Records for this task:
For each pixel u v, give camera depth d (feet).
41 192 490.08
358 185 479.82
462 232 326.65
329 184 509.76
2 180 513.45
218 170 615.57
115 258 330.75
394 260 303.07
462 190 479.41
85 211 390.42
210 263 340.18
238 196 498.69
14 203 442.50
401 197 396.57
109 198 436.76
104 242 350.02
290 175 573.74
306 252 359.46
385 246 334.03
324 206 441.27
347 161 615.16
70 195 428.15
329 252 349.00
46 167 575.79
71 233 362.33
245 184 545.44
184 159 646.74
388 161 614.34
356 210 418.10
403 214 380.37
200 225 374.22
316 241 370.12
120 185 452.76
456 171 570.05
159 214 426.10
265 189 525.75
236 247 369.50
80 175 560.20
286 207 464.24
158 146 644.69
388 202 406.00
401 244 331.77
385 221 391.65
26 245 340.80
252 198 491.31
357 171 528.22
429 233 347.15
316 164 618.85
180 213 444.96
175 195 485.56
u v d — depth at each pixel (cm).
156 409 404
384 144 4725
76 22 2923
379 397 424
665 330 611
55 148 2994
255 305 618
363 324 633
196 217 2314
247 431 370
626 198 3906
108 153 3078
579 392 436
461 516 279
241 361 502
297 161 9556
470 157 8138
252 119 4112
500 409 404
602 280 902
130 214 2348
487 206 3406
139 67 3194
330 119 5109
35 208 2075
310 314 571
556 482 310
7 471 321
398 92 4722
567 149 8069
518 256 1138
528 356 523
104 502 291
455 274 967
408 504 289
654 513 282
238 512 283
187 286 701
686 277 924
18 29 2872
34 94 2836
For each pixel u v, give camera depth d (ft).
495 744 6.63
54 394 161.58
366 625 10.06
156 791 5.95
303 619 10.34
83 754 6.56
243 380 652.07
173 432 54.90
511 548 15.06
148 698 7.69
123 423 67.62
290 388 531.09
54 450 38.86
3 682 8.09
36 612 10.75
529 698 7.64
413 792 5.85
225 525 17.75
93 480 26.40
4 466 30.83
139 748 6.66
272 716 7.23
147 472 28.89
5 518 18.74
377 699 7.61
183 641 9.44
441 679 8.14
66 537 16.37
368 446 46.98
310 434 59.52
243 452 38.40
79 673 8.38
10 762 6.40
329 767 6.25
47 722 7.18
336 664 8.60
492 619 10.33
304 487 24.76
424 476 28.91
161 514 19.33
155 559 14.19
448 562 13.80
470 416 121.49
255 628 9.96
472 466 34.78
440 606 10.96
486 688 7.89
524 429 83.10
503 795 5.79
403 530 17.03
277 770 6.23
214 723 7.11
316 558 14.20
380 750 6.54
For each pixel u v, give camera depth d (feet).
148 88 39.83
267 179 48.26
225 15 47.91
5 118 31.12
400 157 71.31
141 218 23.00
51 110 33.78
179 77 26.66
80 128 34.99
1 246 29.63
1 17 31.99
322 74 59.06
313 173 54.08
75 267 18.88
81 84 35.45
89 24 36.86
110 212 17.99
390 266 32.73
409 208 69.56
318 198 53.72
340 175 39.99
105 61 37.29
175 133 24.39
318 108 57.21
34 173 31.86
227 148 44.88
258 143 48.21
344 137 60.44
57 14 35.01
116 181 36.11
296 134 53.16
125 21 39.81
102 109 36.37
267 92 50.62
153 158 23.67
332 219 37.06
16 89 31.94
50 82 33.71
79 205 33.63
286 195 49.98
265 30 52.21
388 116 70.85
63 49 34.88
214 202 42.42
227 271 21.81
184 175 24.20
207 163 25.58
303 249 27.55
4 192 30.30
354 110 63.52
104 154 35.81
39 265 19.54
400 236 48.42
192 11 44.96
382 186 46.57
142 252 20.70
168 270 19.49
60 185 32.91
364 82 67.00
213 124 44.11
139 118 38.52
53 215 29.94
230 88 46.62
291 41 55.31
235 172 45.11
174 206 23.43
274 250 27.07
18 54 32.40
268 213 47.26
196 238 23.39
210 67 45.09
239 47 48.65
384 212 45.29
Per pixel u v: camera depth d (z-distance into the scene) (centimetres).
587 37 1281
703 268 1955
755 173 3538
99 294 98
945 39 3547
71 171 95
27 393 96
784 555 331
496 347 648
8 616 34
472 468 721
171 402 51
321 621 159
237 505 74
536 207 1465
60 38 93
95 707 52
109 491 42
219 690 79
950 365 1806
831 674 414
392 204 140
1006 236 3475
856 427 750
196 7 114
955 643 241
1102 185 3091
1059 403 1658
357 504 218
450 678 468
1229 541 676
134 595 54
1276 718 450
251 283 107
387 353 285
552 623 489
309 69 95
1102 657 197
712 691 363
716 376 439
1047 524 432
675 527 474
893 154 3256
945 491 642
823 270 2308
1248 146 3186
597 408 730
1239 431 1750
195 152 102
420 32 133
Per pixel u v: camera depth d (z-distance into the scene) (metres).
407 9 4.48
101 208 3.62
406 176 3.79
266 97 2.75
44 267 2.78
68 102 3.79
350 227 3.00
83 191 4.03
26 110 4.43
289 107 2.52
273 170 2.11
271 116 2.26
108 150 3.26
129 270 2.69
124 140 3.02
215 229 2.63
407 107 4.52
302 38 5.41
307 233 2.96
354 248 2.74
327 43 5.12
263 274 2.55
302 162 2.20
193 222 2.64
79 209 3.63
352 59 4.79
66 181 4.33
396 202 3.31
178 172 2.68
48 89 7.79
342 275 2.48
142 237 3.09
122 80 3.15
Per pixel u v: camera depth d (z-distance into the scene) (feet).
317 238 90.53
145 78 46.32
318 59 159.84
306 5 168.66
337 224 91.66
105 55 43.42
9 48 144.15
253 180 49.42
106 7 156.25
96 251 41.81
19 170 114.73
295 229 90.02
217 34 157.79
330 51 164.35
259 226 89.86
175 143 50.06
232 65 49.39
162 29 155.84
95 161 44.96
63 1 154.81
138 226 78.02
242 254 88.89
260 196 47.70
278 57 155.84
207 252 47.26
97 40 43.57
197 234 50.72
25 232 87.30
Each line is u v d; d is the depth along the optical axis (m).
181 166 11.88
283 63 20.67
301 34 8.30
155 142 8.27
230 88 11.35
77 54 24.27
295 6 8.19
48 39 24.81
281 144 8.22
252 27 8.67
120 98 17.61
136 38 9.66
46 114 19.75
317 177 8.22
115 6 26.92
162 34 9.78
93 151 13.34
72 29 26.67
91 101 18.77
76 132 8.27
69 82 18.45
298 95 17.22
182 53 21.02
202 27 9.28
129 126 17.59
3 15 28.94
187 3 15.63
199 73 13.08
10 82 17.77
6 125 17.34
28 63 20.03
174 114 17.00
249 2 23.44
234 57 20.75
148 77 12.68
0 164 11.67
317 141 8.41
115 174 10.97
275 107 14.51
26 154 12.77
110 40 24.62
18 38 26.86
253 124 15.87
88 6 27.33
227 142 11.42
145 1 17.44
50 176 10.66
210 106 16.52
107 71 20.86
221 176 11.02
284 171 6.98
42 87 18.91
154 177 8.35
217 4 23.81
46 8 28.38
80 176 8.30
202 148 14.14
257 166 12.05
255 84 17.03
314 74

Work required: Only one number is wanted: how many lines of the data above include the word "scene".

Exercise response: 3